In the records below, how many lines contain the string "then"? Case matters, and the reply should be only the number.

* [Dataset entries]:

────────────────

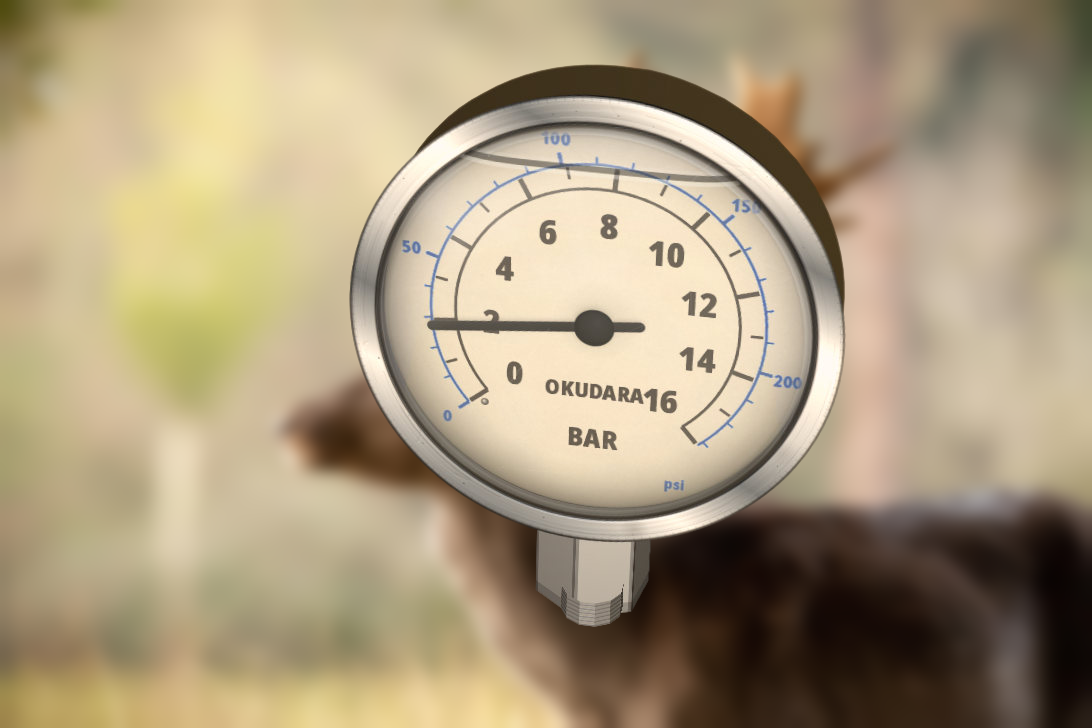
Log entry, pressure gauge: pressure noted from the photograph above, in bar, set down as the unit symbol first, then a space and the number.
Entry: bar 2
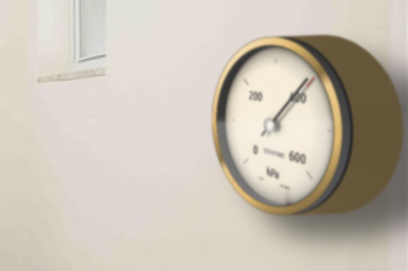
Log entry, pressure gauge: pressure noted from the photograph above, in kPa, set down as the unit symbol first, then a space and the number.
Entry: kPa 400
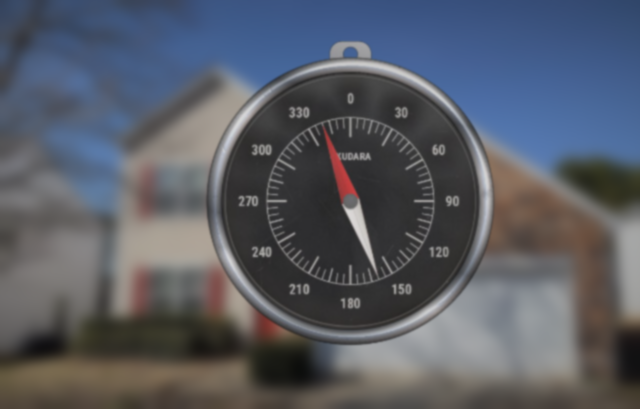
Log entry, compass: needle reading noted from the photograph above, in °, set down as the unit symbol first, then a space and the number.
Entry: ° 340
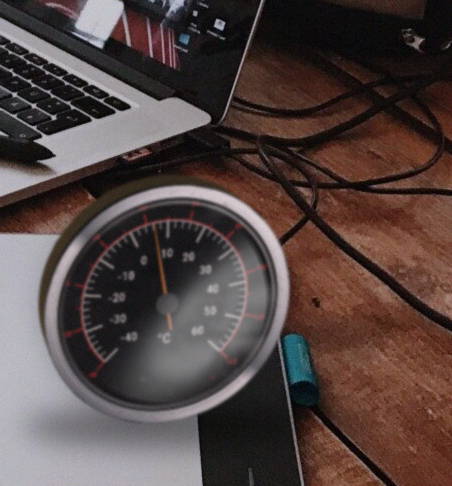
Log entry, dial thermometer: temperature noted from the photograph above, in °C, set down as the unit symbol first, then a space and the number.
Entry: °C 6
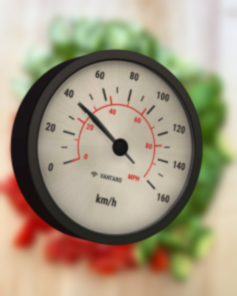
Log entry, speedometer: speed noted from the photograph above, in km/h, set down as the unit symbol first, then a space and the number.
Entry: km/h 40
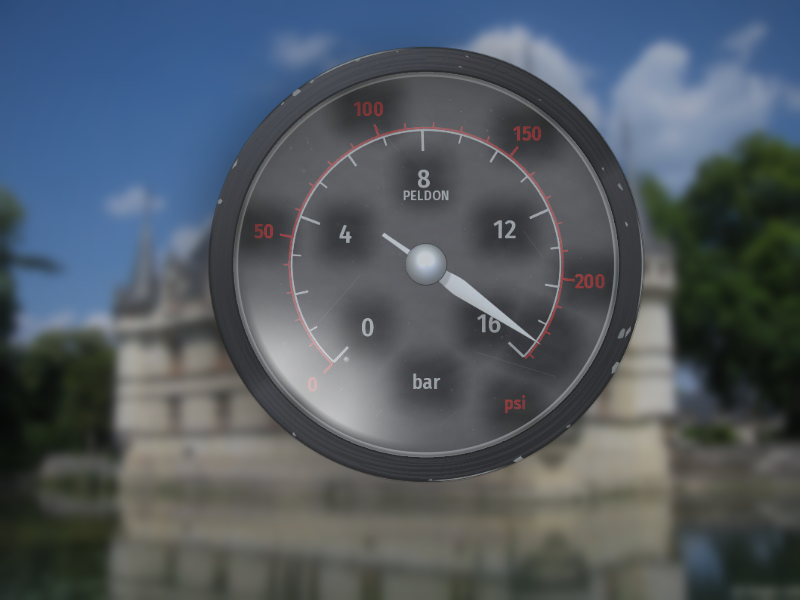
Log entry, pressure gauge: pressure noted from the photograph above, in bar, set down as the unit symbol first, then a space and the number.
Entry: bar 15.5
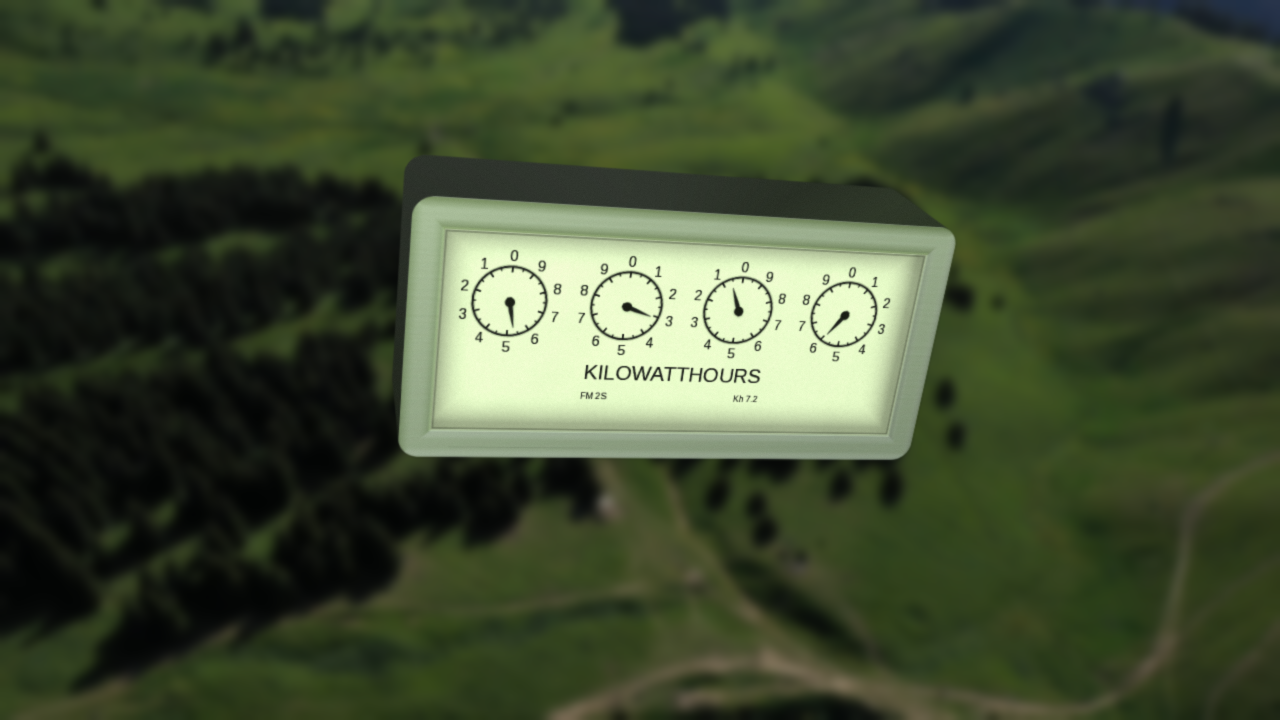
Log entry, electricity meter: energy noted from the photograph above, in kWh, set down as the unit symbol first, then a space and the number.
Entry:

────────────────

* [EXPECTED ANSWER]:
7